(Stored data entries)
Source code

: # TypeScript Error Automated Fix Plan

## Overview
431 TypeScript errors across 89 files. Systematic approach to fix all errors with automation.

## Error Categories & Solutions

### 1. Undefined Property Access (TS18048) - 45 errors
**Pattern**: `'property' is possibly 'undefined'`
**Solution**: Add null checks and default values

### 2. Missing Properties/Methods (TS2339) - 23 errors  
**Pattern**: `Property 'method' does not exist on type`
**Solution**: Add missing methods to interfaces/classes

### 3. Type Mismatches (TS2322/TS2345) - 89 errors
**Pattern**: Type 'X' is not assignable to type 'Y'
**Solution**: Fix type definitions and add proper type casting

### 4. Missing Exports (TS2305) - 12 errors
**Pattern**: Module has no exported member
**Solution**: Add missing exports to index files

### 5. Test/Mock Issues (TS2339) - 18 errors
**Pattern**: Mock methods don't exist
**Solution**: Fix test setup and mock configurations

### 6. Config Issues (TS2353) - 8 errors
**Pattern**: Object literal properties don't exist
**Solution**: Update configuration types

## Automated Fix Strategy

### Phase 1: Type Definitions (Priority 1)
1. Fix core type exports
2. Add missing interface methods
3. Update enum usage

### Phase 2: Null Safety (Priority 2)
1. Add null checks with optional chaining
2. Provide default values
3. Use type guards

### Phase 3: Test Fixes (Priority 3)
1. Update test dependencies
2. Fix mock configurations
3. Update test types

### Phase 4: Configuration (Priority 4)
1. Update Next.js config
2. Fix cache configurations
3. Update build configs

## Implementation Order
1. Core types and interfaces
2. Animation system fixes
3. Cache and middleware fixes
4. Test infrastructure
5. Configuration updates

◆ **YOUR TASK**: Count the lines in the records above that contain the string "checks", treating uppercase and lowercase letters as distinct. Reply with the number alone.

◆ **EXPECTED ANSWER**: 2